The funds, such as the Federal Universal Service Fund, are earmarked to pay telecommunication services in schools, libraries, hospitals. The Federal Communications Commission sets the rates that Verizon VZ, -1.51%, Sprint S, -1.83% and T-Mobile TMUS, -1.33% are required to pass along.
(Verizon, T-Mobile and Sprint did not immediately respond to a request for comment.)
Other wireless taxes go to “911 fees,” which send money for the upkeep and operation of state 911 systems. The fees vary in size, but were as high as $3.86 per line last year in West Virginia. No state lowered its fee over the last year, Boesen said.
The wireless tax rates are on top of sales tax rates. Five states — New Hampshire, Delaware, Montana, Oregon and Alaska — never had a sales tax. Rates for those states that do assess a sale tax range between 4% and 7.25%.

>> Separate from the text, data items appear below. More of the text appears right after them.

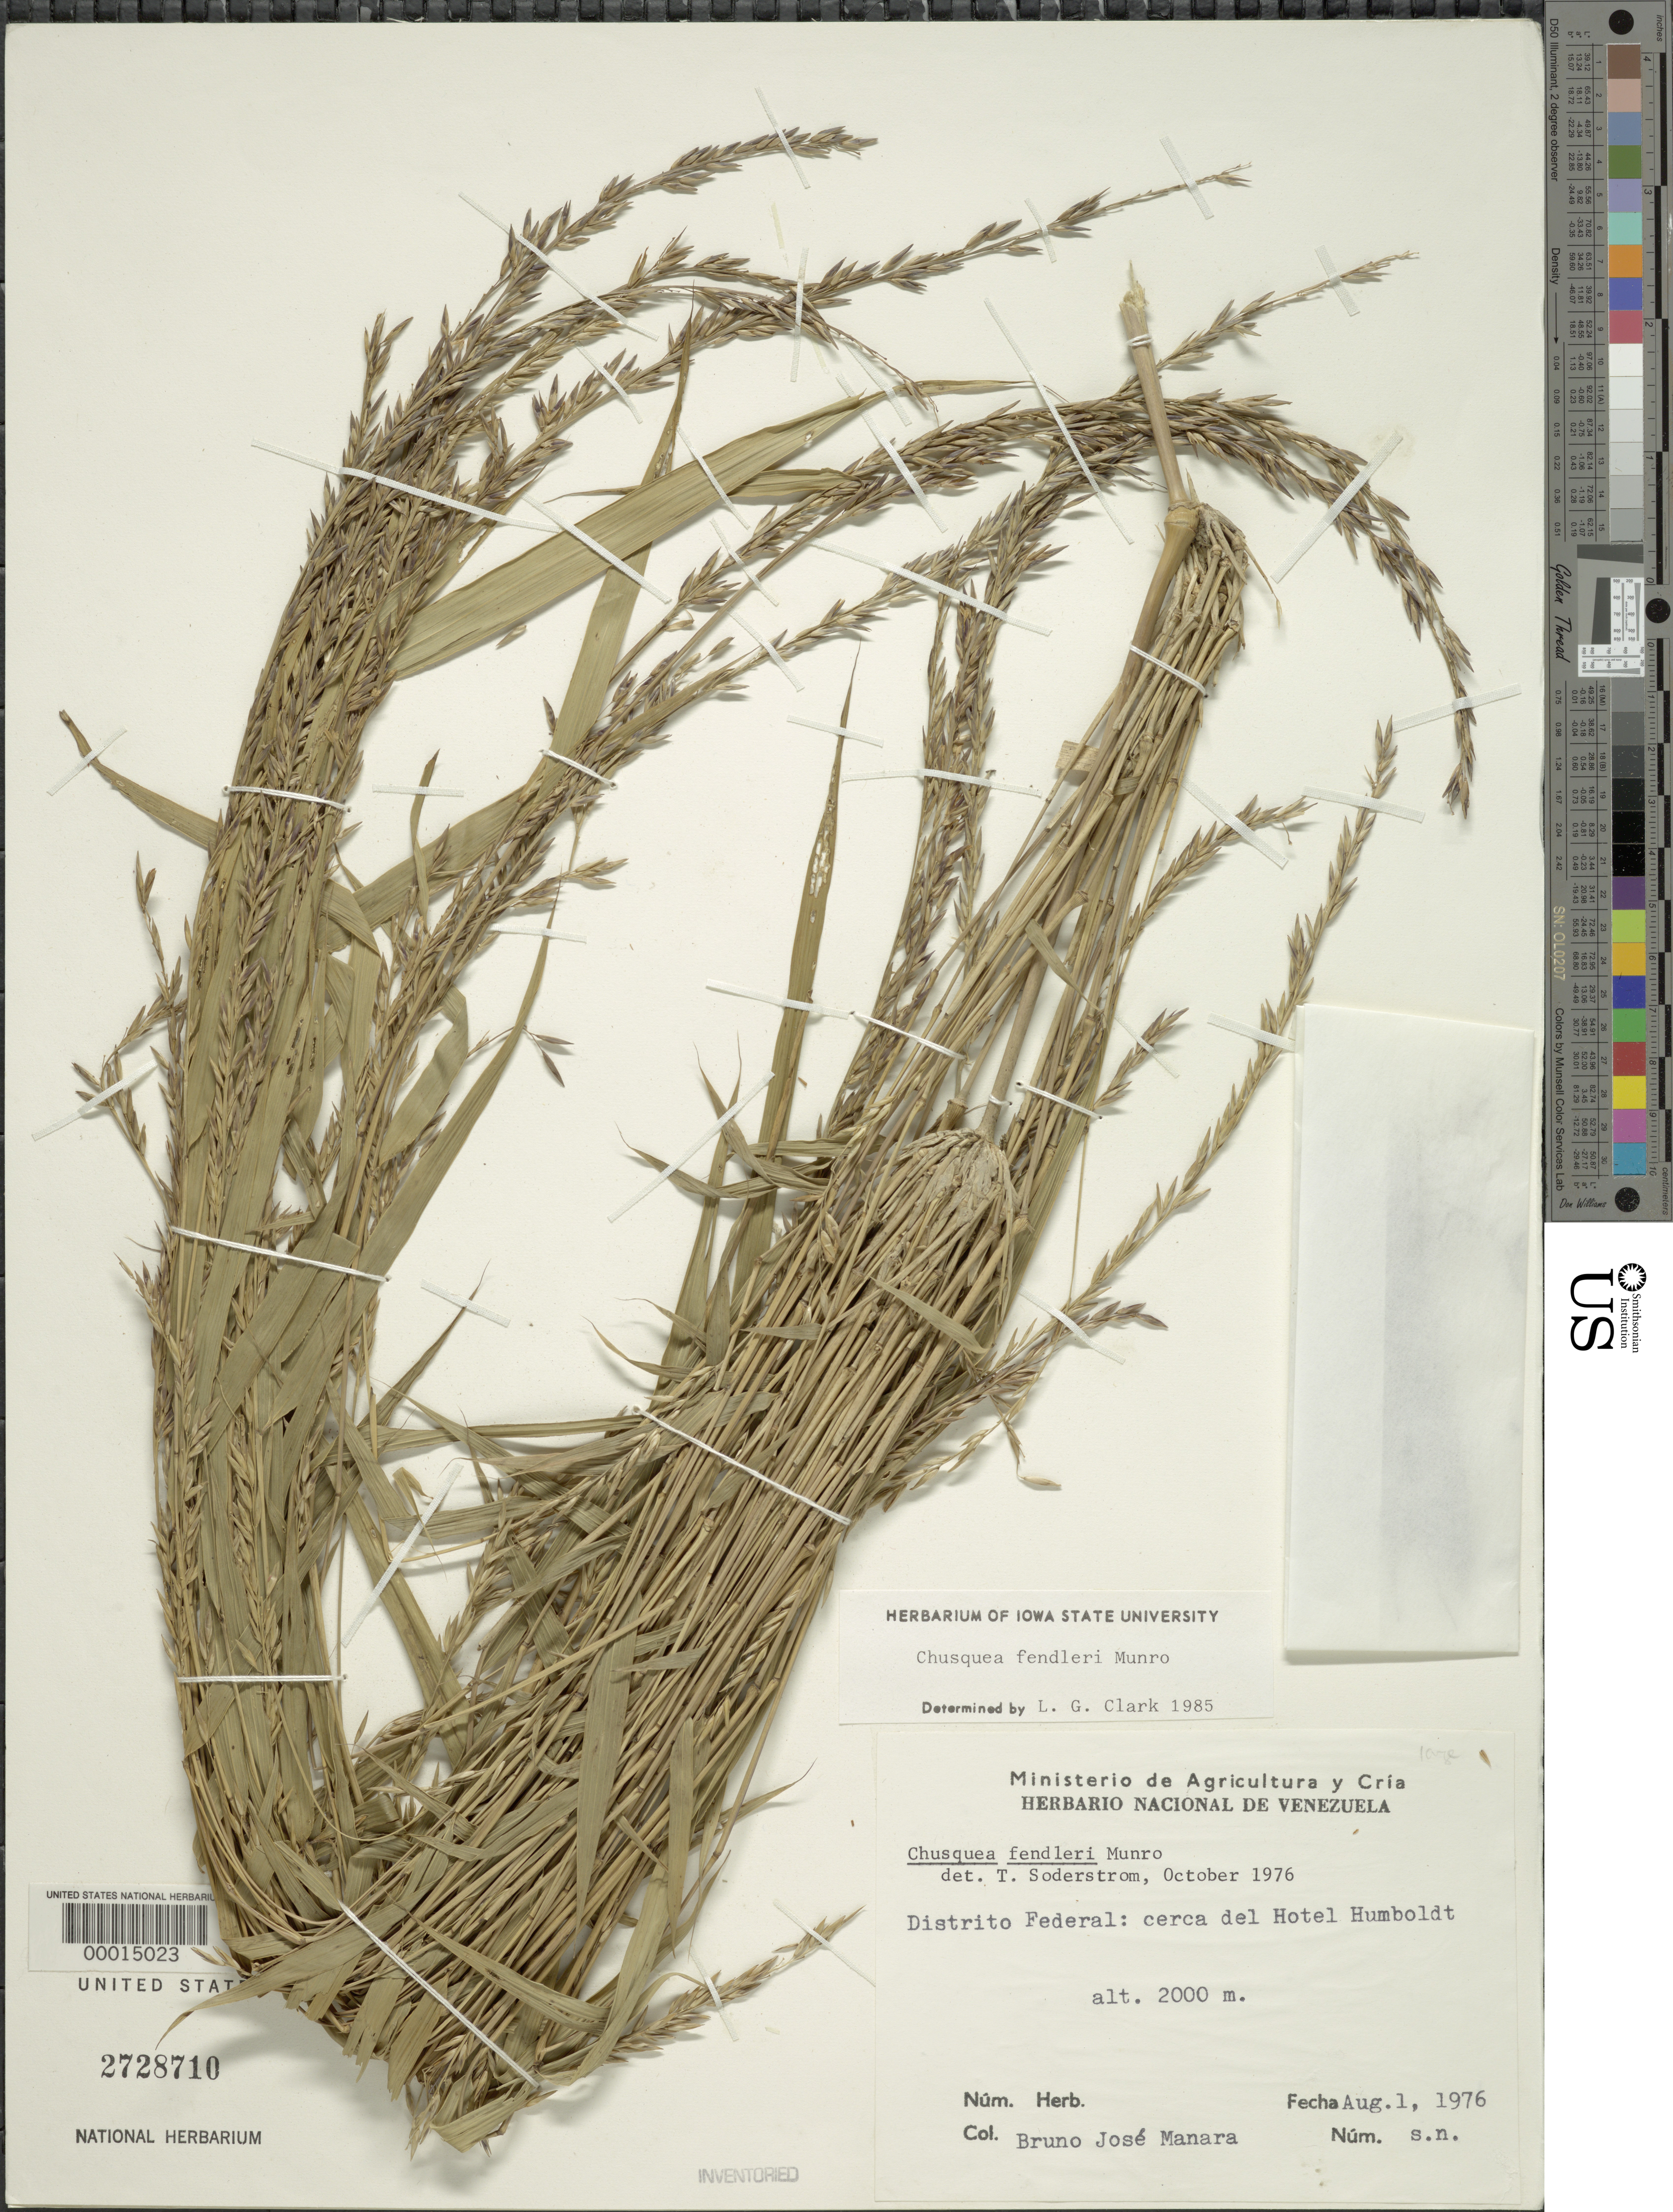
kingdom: Plantae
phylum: Tracheophyta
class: Liliopsida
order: Poales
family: Poaceae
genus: Chusquea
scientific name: Chusquea fendleri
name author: Munro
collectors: B. Manara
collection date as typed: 01 Aug 1976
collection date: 1976-08-01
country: Venezuela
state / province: Distrito Federal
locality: Hotel humboldt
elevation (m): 2000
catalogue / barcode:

“Wireless and other telecommunications services are one of the few services that are consistently subject to sales and use taxes,” Boesen wrote, adding wireless customers paid approximately $12 in taxes and fees dedicated to telecommunication services but not other goods and services.
Apple shares are up more than 11% since the start of the year. The Dow Jones Industrial Average DJIA, +0.40% is up 1% and the S&P 500 SPX, +0.30% is up nearly 2% over that time.